Prosper Jolyot de Crébillon, dit Crébillon père, Atrée & Thyeſte. Tragédie 1750


ATRÉE ET THYESTE
TRAGÉDIE
ACTE PREMIER
SCÈNE I.
Atrée, Euryſthène, Alcimédon, gardes.
A T R É E.

Avec l’éclat du jour je vois enfin renaître
L’eſpoir & la douceur de me venger d’un traître.
Les vents, qu’un dieu contraire enchaînait loin de nous,
Semblent avec les flots exciter mon courroux ;
Le calme, ſi longtemps fatal à ma vengeance,
Avec mes ennemis n’eſt plus d’intelligence ;
Le ſoldat ne craint plus qu’un indigne repos
Aviliſſe l’honneur de ſes derniers travaux.
Allez, Alcimédon ; que la flotte d’Atrée
Se prépare à voguer loin de l’île d’Eubée :
Puiſque les dieux jaloux ne l’y retiennent plus,
Portez à tous ſes chefs mes ordres abſolus ;
Que tout ſoit prêt.


SCÈNE II.
Atrée, Euryſthène, gardes.
ATRÉE, à ſes gardes.

Que tout ſoit prêt.Et vous, que l’on cherche Pliſthène ;
Je l’attends en ces lieux.
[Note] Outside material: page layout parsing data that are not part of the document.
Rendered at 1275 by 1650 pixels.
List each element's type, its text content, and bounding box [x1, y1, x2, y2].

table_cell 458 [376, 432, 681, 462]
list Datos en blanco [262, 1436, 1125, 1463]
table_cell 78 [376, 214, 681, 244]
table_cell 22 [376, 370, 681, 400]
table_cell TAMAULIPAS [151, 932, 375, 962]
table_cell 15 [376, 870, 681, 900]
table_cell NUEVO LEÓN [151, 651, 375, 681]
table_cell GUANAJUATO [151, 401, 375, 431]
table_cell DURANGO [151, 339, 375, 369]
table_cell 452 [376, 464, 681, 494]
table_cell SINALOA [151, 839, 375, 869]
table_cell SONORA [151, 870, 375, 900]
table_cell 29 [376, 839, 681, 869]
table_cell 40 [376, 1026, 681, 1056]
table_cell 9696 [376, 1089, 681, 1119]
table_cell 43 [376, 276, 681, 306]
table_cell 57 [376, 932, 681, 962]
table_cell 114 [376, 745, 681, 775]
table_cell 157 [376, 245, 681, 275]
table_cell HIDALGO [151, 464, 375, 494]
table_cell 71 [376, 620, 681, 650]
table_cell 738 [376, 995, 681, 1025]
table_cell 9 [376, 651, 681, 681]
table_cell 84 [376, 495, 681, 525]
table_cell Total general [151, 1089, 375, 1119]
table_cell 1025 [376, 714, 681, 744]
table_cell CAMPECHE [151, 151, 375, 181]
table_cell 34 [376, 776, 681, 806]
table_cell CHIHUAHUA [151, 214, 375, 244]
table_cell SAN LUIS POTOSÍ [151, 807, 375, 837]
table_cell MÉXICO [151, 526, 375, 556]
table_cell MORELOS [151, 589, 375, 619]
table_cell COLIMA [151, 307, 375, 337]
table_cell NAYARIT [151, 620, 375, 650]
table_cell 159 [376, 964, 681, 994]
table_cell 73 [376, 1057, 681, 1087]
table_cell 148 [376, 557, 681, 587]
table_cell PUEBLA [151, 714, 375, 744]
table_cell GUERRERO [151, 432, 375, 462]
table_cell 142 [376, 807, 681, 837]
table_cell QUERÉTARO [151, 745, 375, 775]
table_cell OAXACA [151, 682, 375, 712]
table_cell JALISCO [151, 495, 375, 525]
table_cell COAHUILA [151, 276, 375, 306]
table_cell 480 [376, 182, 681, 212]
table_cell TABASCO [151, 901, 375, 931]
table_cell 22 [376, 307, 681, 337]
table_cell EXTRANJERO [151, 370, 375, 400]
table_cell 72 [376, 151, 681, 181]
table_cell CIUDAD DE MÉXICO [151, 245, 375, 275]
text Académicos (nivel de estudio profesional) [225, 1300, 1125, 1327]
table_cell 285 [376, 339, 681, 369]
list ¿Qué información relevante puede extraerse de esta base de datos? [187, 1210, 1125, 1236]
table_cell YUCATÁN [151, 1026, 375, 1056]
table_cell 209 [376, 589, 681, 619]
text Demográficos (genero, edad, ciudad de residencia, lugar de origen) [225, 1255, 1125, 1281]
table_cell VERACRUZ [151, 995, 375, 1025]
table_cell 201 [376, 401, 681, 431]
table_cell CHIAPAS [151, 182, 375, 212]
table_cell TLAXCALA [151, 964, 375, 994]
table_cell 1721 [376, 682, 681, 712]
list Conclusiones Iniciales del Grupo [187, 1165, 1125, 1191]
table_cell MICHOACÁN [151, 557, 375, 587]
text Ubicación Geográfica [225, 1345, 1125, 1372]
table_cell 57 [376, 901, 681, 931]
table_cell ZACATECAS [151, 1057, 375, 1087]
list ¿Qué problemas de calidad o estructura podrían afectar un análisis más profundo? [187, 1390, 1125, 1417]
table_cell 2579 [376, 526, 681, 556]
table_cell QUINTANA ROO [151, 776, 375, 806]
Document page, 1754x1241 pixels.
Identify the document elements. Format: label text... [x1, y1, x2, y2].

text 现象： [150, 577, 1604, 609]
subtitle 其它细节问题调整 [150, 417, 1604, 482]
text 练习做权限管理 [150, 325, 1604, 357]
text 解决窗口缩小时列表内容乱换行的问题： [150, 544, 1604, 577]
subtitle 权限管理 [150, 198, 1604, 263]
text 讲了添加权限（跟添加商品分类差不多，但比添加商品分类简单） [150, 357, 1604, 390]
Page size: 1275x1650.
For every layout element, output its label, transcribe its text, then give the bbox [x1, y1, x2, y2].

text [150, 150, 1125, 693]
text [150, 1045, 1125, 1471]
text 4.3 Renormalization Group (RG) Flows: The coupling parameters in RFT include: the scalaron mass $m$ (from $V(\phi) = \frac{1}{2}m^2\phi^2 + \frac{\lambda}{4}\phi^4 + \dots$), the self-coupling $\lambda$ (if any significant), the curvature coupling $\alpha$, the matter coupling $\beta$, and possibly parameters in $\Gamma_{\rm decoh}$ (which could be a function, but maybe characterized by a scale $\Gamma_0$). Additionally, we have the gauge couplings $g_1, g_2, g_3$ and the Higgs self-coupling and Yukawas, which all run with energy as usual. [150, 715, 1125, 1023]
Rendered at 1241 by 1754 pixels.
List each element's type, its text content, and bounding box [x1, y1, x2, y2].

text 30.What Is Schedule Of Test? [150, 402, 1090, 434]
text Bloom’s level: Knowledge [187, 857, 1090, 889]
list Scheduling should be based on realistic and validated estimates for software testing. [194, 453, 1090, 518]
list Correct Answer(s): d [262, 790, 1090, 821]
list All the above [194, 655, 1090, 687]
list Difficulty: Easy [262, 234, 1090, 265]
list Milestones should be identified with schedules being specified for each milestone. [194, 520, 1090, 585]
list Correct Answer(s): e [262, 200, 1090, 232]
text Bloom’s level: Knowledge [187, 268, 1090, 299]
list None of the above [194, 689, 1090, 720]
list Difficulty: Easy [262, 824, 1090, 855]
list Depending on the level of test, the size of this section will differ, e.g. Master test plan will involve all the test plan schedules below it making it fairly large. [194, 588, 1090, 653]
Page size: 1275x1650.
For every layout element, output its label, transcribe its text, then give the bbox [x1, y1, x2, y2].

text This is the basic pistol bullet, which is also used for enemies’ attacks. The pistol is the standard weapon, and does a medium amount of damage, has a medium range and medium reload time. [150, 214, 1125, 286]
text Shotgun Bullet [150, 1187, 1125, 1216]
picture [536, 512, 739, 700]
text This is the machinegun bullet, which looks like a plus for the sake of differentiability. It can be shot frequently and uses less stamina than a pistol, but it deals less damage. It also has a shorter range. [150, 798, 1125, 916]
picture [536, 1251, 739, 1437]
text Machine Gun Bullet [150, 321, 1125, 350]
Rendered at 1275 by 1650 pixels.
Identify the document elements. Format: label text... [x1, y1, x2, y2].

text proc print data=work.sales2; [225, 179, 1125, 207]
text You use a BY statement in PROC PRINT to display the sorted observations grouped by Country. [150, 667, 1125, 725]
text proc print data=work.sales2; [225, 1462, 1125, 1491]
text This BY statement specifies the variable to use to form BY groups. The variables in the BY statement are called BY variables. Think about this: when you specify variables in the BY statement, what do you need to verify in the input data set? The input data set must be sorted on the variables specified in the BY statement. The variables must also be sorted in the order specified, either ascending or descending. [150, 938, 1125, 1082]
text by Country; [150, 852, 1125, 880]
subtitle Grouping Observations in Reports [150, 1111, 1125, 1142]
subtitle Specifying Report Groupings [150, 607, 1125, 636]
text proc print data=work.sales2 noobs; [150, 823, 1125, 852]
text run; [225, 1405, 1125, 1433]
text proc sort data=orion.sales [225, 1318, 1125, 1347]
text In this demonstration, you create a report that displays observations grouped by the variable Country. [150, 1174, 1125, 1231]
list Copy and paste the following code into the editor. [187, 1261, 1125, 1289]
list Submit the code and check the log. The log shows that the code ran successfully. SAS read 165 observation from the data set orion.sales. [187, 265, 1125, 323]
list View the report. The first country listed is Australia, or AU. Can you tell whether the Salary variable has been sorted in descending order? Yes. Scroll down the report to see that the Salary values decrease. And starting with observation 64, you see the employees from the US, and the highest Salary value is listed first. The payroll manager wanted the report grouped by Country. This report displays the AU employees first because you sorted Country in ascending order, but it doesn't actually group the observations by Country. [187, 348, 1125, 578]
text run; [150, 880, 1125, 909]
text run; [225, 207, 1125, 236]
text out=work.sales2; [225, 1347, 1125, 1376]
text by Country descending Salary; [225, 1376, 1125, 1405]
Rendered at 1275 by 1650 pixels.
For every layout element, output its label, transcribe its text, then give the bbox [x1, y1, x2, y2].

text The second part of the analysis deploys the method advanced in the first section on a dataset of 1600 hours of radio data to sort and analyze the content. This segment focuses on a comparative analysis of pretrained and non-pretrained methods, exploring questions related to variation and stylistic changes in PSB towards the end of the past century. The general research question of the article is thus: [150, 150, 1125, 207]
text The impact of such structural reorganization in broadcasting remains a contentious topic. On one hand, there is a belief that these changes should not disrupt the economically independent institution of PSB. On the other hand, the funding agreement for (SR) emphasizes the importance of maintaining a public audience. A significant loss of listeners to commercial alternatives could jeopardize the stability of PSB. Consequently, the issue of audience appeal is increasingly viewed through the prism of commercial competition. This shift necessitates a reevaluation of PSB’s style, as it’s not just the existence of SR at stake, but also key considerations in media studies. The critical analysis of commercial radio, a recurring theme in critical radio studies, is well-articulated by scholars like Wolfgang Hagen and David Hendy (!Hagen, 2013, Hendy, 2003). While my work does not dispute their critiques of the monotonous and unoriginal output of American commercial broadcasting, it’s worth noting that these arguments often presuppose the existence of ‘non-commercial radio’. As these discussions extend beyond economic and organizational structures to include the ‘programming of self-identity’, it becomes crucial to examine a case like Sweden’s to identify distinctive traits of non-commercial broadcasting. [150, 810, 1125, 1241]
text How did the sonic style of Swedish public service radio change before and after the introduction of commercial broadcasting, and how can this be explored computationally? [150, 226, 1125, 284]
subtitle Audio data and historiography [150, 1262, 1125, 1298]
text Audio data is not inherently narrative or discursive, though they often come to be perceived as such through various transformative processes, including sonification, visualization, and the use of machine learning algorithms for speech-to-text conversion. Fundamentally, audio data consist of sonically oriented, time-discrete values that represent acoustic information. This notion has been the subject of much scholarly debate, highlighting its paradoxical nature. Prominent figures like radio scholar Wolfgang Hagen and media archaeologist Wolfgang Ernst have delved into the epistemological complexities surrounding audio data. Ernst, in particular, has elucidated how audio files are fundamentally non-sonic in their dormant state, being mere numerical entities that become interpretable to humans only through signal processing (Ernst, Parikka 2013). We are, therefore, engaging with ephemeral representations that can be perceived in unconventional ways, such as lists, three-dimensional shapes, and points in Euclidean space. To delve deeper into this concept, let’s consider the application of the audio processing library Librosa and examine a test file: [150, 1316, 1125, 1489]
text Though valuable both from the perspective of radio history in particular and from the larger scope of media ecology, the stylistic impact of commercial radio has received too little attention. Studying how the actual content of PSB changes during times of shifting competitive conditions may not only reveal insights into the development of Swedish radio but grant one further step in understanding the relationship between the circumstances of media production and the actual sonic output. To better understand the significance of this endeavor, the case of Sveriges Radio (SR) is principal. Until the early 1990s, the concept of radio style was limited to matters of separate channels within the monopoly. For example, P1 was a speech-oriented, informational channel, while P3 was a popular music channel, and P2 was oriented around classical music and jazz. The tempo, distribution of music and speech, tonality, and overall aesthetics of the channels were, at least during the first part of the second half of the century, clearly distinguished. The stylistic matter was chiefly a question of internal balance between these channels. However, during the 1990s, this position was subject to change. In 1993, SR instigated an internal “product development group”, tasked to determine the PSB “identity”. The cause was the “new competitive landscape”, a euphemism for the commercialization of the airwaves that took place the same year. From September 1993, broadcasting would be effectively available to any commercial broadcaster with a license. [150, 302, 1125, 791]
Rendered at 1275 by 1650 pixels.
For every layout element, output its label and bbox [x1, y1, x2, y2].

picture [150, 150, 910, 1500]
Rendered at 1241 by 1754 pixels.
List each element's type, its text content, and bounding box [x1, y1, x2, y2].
Toi, demeure, Euryſthène.


SCÈNE III.
Atrée, Euryſthène.
A T R É E.

Enfin ce jour heureux, ce jour tant ſouhaité
Ranime dans mon cœur l’eſpoir & la fierté.
Athènes, trop longtemps l’aſile de Thyeſte,
Éprouvera bientôt le ſort le plus funeſte ;
Mon fils, prêt à ſervir un ſi juſte tranſport,
Va porter dans ſes murs & la flamme & la mort.

E U R Y S T H È N E.

Ainſi, loin d’épargner l’infortuné Thyeſte,
Vous détruiſez encor l’aſile qui lui reſte.